Chairman Presson would not allow that the situation in that year of reform unrest was as bad as the “unders” seemed to think. But he was worried because he was finding all men liars. And when men are lying and marking time in politics and glancing over their shoulders, look out for the stampede!
In a stampede “a logical candidate” is the first one to be trampled on. This one was threatened in earnest.
His opponent in his own party was Protest walking on two legs and thundering anathema through a mat of mustaches that made him a marked figure in any throng. His enemies called him “Fog-horn” Spinney; his admirers considered him a silver-tongued orator. As a professional organizer of leagues, clubs, orders, and societies he knew by their first names men enough to elect him if he could be nominated. And Arba Spinney’s methods may be known from the fact that once he got enough votes to make him a State Senator by asking his auditors at each rally to feel of the lumps in the corners of their ready-made vests. A man who is fingering the sheddings of shoddy feels like voting for the candidate who declares that he will make a sheep a respectable member of society once more.
As “a logical candidate,” David Everett, ending his four years as a member of the Governor’s executive council, was the refinement of political grooming.
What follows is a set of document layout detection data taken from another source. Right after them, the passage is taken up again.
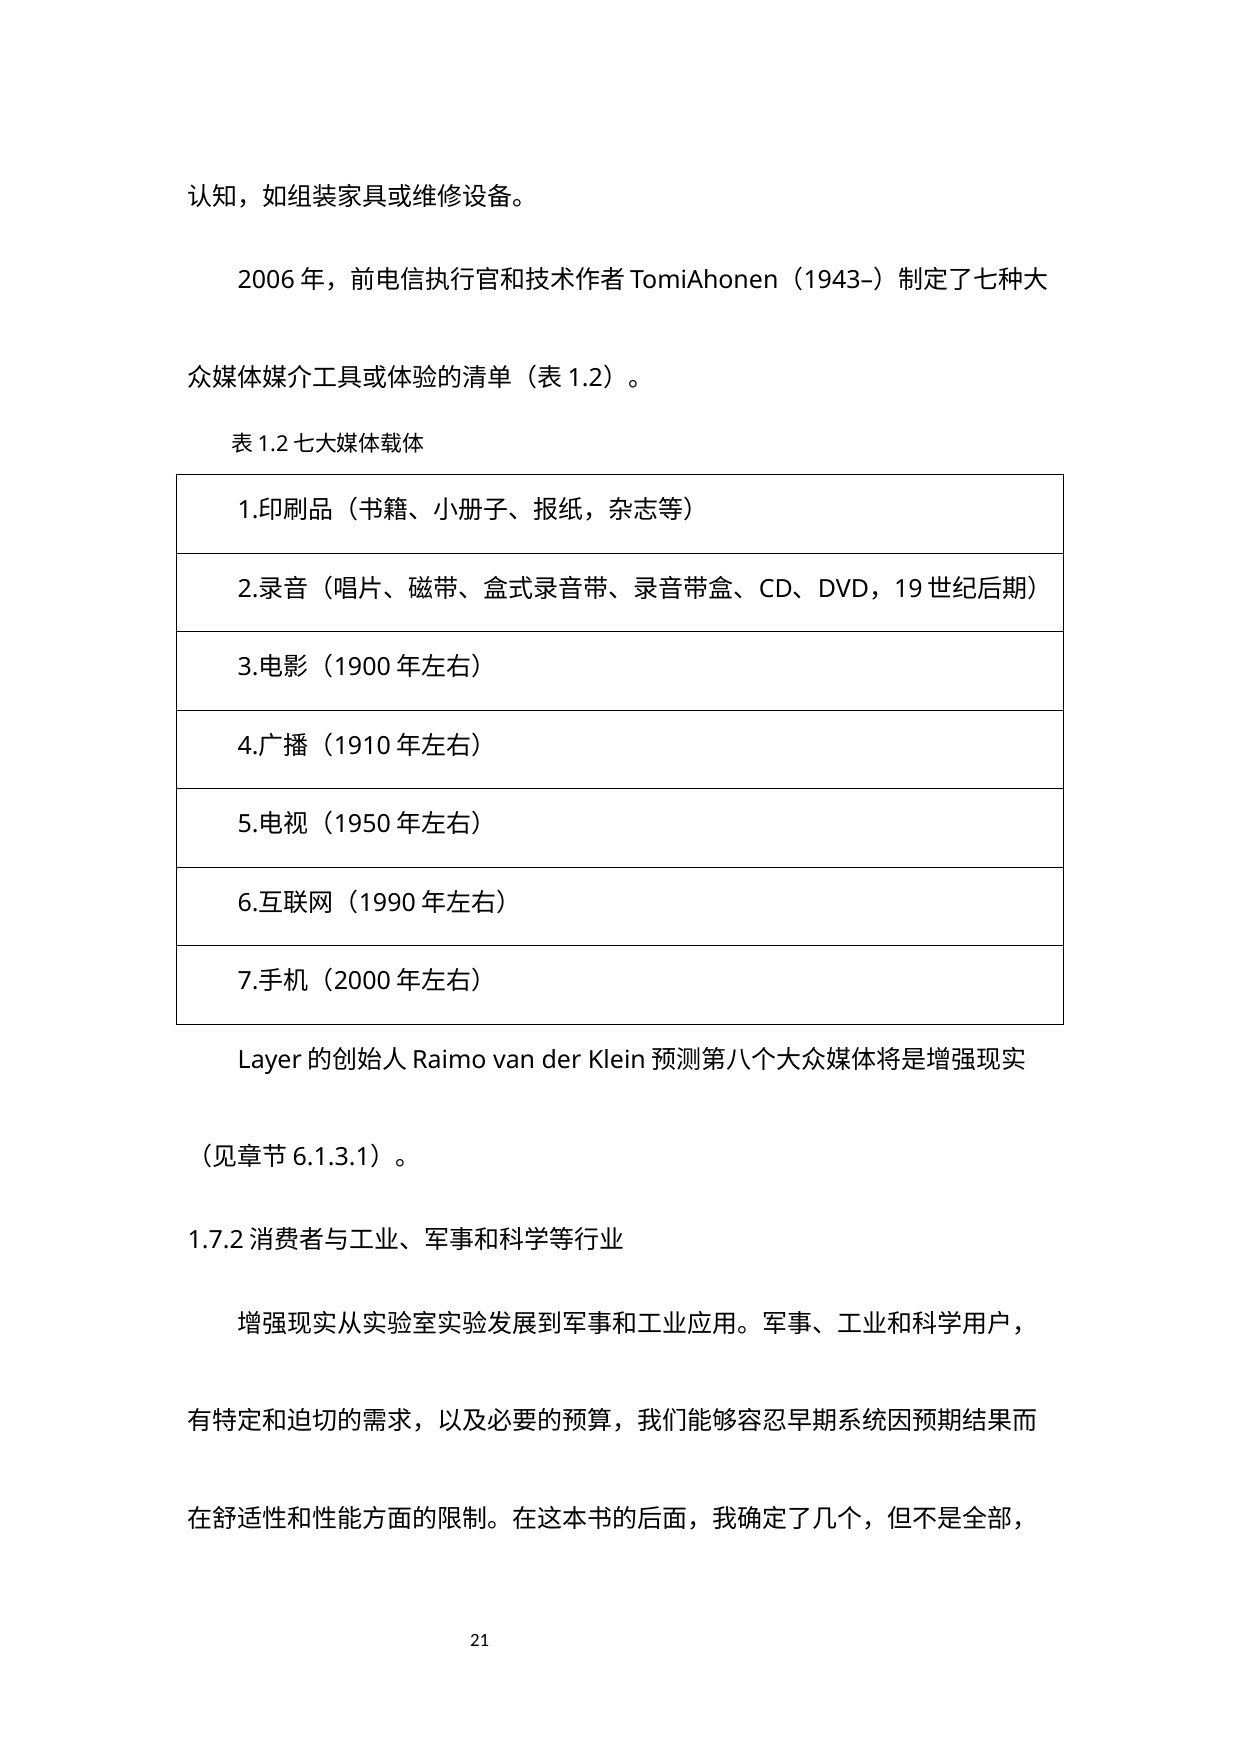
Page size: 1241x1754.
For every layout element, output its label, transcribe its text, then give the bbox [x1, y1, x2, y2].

table_cell 5.电视（1950年左右） [177, 789, 1063, 867]
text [187, 162, 1053, 227]
text 2006年，前电信执行官和技术作者TomiAhonen（1943–）制定了七种大众媒体媒介工具或体验的清单（表1.2）。 [187, 245, 1053, 408]
table_header 1.印刷品（书籍、小册子、报纸，杂志等） [177, 475, 1063, 553]
table_cell 3.电影（1900年左右） [177, 632, 1063, 710]
text Layer的创始人Raimo van der Klein预测第八个大众媒体将是增强现实（见章节6.1.3.1）。 [187, 1025, 1053, 1187]
table_cell 6.互联网（1990年左右） [177, 868, 1063, 945]
table_cell 2.录音（唱片、磁带、盒式录音带、录音带盒、CD、DVD，19世纪后期） [177, 554, 1063, 631]
text 表1.2七大媒体载体 [187, 426, 1053, 458]
table_cell 4.广播（1910年左右） [177, 711, 1063, 788]
text 1.7.2消费者与工业、军事和科学等行业 [187, 1206, 1053, 1271]
table_cell 7.手机（2000年左右） [177, 946, 1063, 1024]
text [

And he was “safe.” A well-organized political machine has no use for any other sort!
Arba Spinney, vociferous, rank outsider, apostrophizing the “tramp of the cowhide boots,” reckless in his denunciation of every man who held office, promising everything that would catch a vote, urging overturn for the sake of overturn and a new deal, marked the other extreme. For the mass, Change, labelled Reform, seems wholly desirable. Political sagacity saw trouble ahead. And no one in the State was politically more sagacious than Thelismer Thornton, who had seen men come and seen men go, and knew all their moods and fancies.
On the morning that the State chairman hurried out of Fort Canibas he discussed the matter of the rival candidates with the old man—that is to say, he talked and Thornton listened. And the more the chairman talked, the more his own declarations convinced him.
“Why, the old bull fiddle can’t fool the convention, Thelismer. He’s running around the State now, and they’re listening to him like they’d listen to a steam calliope, but what he says don’t amount to anything for an argument. It’s the pledged delegates that count.”
The old man drew a fat, black wallet from his hip pocket, and leisurely extracted a packet of newspaper clippings.
“I’ve been watching the lists of delegates as they’ve been chosen, Luke. But I fail to see where you’re getting pledged delegations.”